--- RECORDS SUPPLIED Enclosed Below ---

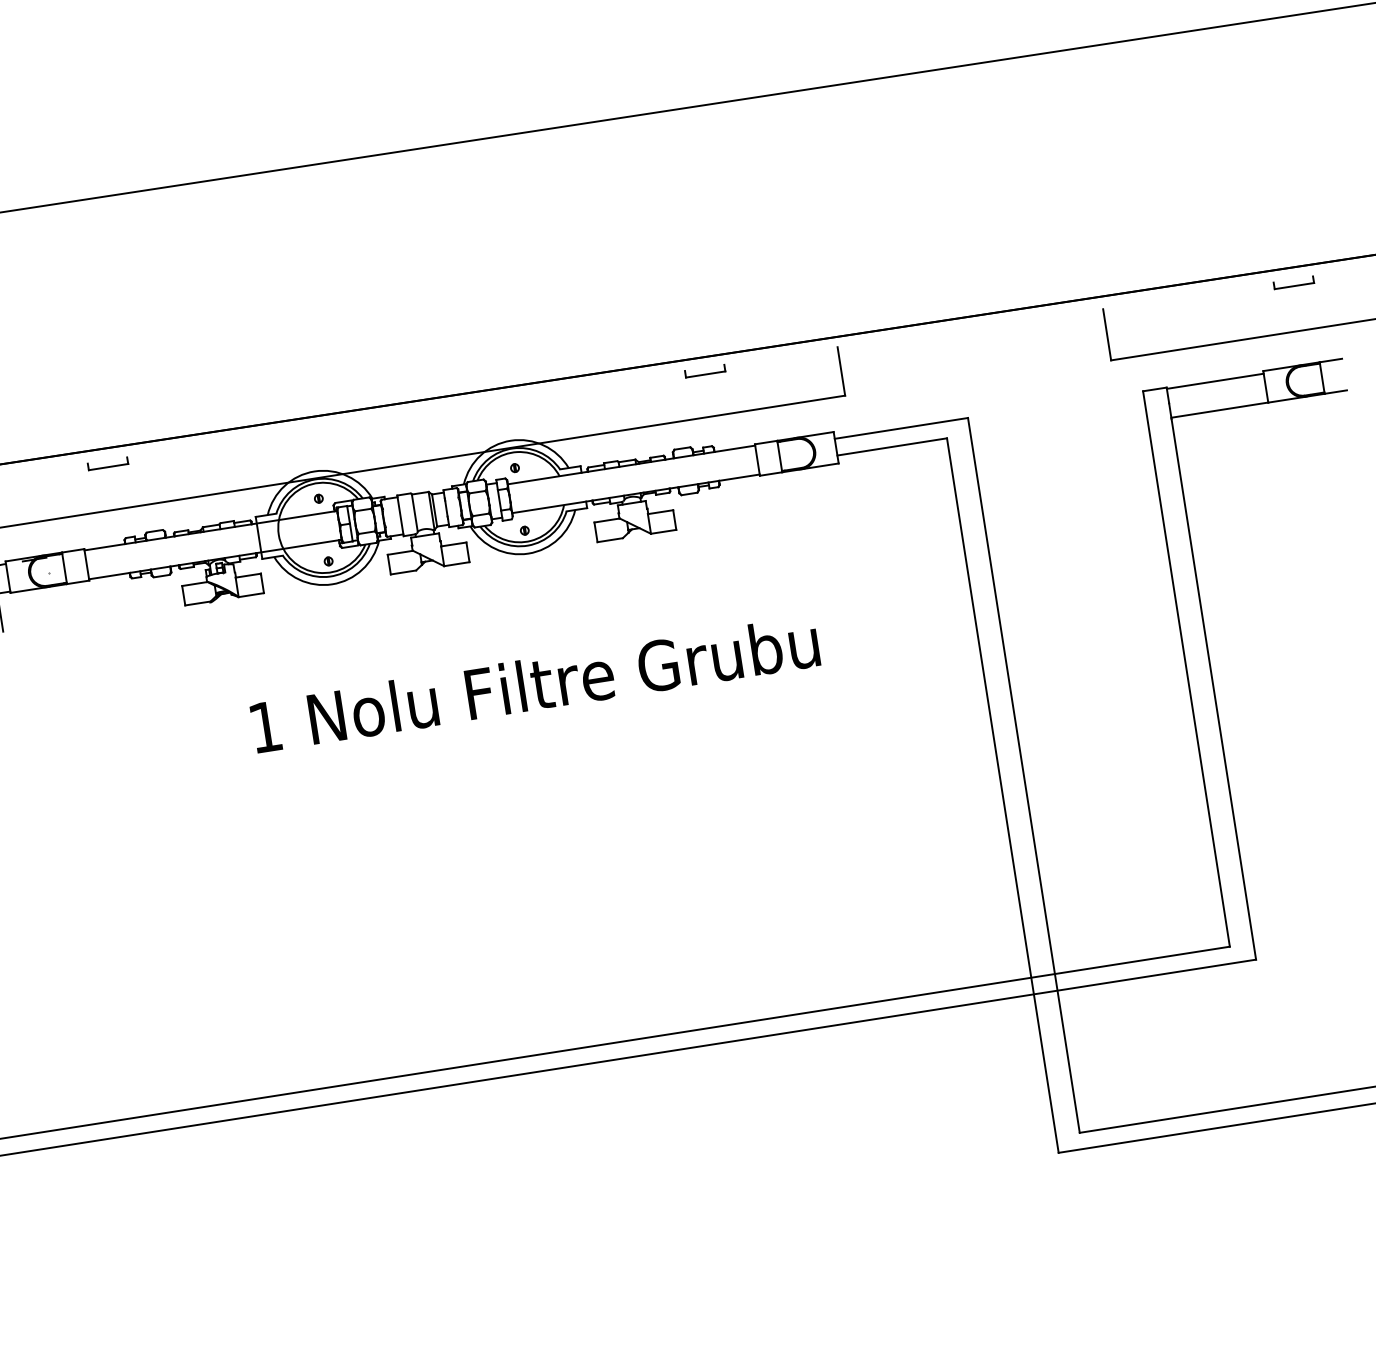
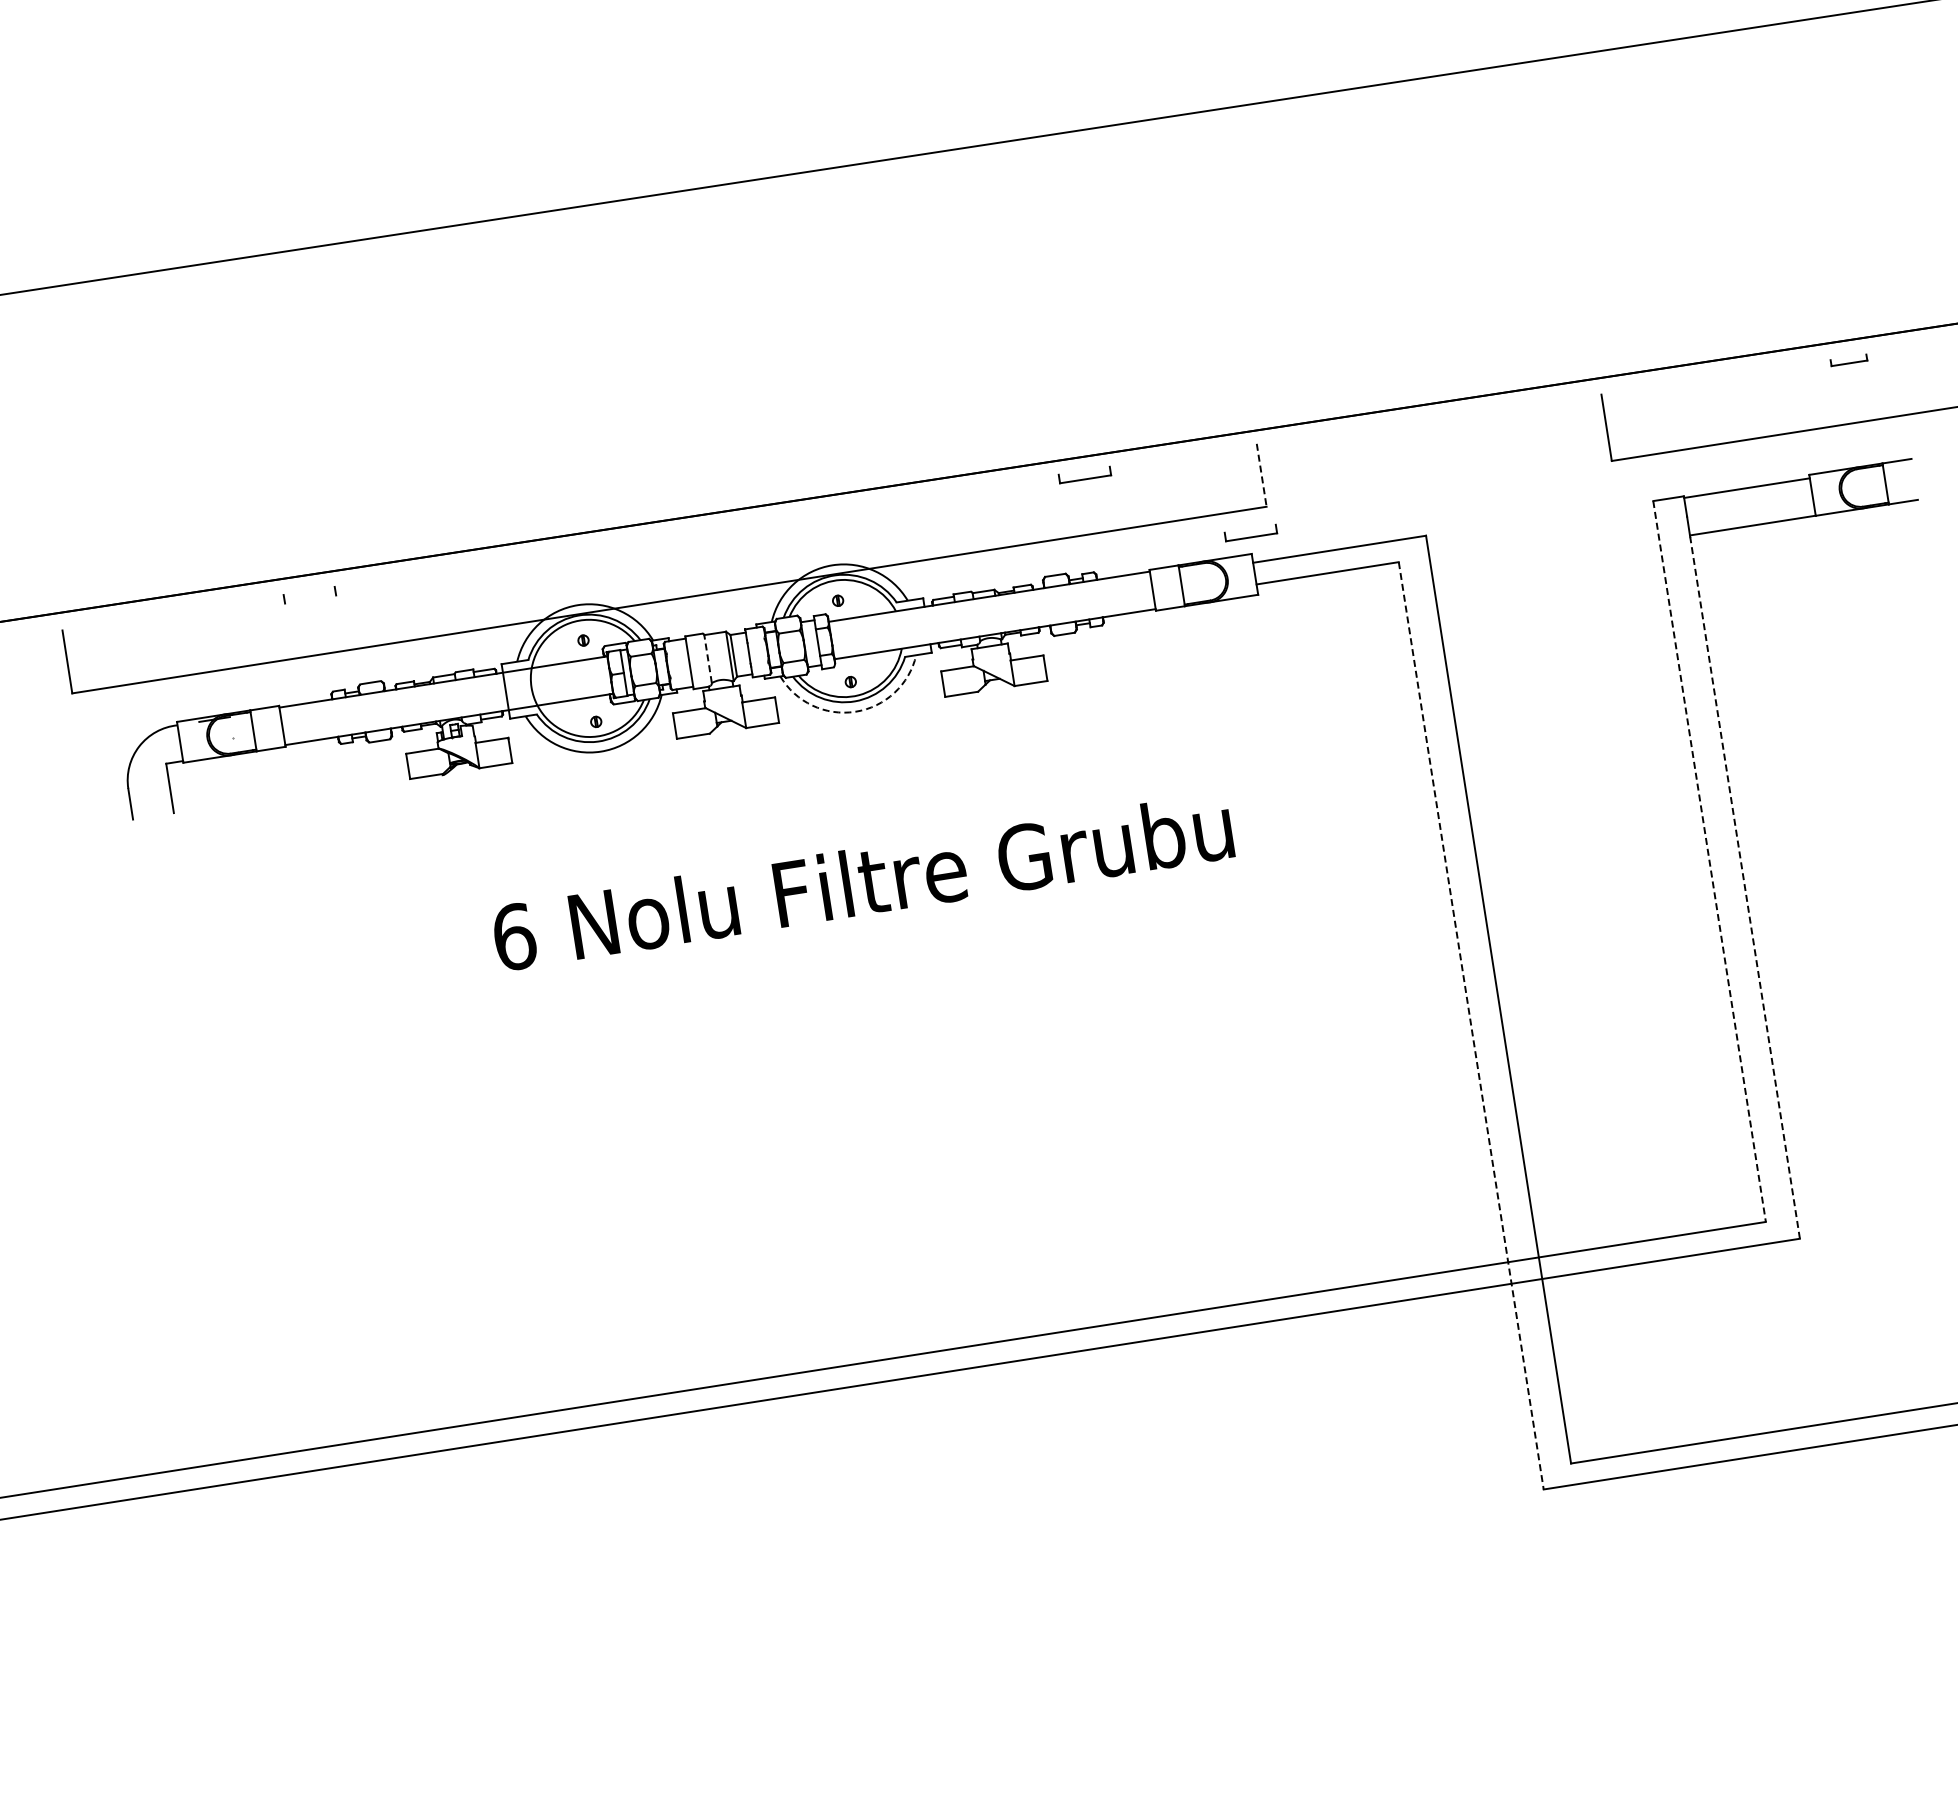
part: (1293, 282) -> (1848, 360), size x0.7
line: (841, 371) -> (1261, 475), solid -> dashed
part: (832, 415) -> (1250, 532), added
line: (108, 467) -> (310, 599), removed
line: (415, 512) -> (708, 658), solid -> dashed
arc: (528, 553) -> (855, 711), solid -> dashed
line: (1186, 668) -> (1709, 861), solid -> dashed
line: (1214, 689) -> (1745, 887), solid -> dashed
text: (266, 727) -> (515, 937), 1 -> 6
line: (1003, 796) -> (1471, 1026), solid -> dashed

--- End of Enclosed RECORDS SUPPLIED ---

→ PROMPT
The pictures are not wanted, but every line of the listing should be duplicated exactly.

→ EXERCISE ANSWER
part: (1293, 282) -> (1848, 360), size x0.7
line: (841, 371) -> (1261, 475), solid -> dashed
part: (832, 415) -> (1250, 532), added
line: (108, 467) -> (310, 599), removed
line: (415, 512) -> (708, 658), solid -> dashed
arc: (528, 553) -> (855, 711), solid -> dashed
line: (1186, 668) -> (1709, 861), solid -> dashed
line: (1214, 689) -> (1745, 887), solid -> dashed
text: (266, 727) -> (515, 937), 1 -> 6
line: (1003, 796) -> (1471, 1026), solid -> dashed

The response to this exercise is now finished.